グーグルも重視する職場の「心理的安全性」とは

「解決策は」と聞く上司に決定的に欠けた視点

経営者やリーダーのなかには「答えがすべてそろっていないなら問題を持ってくるな」という態度の人も。チームメンバーの創造力を最大限に引き出すにはどうしたらよいか(写真:Jiangsihui/PIXTA)
たとえ新型コロナによる緊急事態下であっても、職場ではつねに「問題解決」や「アイデア」「新たな取り組み」が求められる。そんなとき、チームメンバーの創造力を最大限に引き出すにはどうしたらいいだろうか。優れたアイデアをたくさん生み出す組織の特性を明かした『Unlocking Creativity――チームの創造力を解き放つ最強の戦略』から一部を抜粋・編集してお届けする。

数年前、グーグルは成果の低いチームと優れた成果をあげるスターチームの調査に着手した。部分の単なる総和ではなく、それ以上の成果をあげるチーム作りはできないか、と考えたのである。

この人員分析プロジェクトの担当者たちはまず、社内180のチームに関するデータを集めた。そのうち115はエンジニアリング、65は営業のチームだった。社員調査の結果を精査し、社員との面談も何百回と実施した。

グーグルの社内調査でわかったこと

その結果何がわかったか。担当者は次のように説明する。

『Unlocking Creativity――チームの創造力を解き放つ最強の戦略』(書影をクリックするとアマゾンのサイトにジャンプします)
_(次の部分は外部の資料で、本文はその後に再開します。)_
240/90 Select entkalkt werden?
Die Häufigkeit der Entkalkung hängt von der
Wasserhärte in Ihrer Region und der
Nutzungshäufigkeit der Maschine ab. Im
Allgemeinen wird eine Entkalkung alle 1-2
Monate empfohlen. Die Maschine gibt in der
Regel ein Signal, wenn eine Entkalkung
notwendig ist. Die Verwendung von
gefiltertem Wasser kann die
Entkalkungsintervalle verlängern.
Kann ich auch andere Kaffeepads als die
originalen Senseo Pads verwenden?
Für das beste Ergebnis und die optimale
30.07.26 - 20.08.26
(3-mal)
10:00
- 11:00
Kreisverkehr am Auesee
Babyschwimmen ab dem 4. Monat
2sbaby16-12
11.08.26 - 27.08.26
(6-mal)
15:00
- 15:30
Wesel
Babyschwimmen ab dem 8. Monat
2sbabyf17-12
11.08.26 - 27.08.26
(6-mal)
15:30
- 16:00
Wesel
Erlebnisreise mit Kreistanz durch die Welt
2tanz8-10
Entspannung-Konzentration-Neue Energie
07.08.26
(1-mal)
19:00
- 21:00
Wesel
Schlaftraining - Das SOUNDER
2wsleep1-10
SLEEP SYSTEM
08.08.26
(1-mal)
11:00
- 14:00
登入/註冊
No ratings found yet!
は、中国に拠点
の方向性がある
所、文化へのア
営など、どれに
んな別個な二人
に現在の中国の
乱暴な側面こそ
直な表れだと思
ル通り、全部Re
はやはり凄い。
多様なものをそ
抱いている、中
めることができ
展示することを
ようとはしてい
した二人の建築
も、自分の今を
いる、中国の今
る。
「完璧なチーム作りは、アルゴリズムによるところが大きいと思っていました。グーグルはアルゴリズムが大好きですから。スター社員を適切な数だけ見つけて彼らでチームを組ませればあら不思議、ドリームチームのできあがり!となるとばかり思っていました。

ところが、現実はまったく違うと明らかになりました。調査の結果、成果に真に影響を与えるのは、チームに誰がいるかではなく、チームメンバーがどのように協力し合うかであることがわかりました」

スター選手だけを集めても、優れたチームになるとは限らない、というのである。

もちろん、グーグルは群を抜いて聡明な人材を雇うことに力を入れてきた。つまり、高等教育機関の上位校でのリクルート活動を積極的に行ってきたということだ。

ところが自身の調査の結果、グーグルの優秀なチームの特性は個々の才能ではないとされた。では、いちばん重要なのは何か?

人員分析チームは、最高のパフォーマンスを発揮できるチームに見受けられる要素を5つ特定した(Google Partners, ”Google’s Five Keys to a Successful Team” )。そのなかでもとりわけ重要なのが、心理的安全性の状態だという。